• _TRY IT_
Across the listing, tally the lines in which the word "nicht" occurs, then report the tally alone.

++++ PROVIDED DATA

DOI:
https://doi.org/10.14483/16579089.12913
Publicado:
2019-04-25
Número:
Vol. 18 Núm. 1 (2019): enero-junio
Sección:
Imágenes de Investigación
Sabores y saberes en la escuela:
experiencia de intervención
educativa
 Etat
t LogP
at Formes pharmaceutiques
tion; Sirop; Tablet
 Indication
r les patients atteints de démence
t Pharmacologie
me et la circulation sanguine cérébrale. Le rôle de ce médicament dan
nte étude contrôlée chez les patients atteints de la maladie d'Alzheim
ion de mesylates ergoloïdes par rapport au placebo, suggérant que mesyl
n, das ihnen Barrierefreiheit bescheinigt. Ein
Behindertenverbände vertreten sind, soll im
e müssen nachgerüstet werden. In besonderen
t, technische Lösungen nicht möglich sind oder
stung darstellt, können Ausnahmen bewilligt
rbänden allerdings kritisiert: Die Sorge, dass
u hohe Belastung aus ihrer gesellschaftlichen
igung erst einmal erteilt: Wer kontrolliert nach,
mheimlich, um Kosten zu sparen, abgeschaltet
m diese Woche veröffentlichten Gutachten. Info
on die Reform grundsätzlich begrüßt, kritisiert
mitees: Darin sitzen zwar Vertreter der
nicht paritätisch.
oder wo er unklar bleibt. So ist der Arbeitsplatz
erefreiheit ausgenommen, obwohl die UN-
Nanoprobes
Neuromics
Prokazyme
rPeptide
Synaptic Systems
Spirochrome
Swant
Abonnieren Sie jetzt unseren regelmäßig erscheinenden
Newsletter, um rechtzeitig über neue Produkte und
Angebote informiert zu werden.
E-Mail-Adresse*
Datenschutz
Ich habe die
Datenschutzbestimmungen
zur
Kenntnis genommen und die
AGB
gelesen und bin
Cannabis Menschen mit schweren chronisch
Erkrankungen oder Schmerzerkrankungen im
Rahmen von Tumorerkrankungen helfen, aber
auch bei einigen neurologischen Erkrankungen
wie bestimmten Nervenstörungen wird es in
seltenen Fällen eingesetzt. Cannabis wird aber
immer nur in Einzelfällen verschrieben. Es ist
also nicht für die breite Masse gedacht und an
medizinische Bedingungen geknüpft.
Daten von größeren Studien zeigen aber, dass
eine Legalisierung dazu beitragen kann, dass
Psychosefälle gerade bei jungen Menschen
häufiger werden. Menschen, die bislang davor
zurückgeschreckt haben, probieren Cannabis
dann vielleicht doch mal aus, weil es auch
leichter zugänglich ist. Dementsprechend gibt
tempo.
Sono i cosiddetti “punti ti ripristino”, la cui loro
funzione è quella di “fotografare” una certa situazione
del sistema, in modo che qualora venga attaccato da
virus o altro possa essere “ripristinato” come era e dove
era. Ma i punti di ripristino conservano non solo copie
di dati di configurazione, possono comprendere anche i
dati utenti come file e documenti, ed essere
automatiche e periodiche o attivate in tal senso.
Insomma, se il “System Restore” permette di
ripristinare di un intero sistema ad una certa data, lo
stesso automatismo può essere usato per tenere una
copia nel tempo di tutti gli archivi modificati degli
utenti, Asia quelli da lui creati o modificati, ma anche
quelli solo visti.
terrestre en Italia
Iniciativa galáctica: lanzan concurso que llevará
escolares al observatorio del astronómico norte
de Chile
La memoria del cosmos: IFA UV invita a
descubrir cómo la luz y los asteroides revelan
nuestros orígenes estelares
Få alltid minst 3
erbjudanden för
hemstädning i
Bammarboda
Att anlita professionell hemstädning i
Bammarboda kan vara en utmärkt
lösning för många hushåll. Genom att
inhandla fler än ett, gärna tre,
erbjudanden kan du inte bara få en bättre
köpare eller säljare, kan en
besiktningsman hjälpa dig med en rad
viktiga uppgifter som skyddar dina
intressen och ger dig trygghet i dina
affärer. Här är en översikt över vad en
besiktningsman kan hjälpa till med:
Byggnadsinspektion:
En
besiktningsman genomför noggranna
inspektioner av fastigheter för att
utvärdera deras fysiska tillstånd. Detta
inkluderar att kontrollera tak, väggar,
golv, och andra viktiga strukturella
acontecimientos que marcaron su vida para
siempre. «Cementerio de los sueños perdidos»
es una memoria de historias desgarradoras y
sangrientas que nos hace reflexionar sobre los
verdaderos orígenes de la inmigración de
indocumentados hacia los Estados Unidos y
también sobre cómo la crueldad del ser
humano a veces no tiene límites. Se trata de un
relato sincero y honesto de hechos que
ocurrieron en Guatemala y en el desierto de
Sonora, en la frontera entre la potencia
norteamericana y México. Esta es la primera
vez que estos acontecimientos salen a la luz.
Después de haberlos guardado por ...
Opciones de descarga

++++++++

• _ANSWER SPACE_
3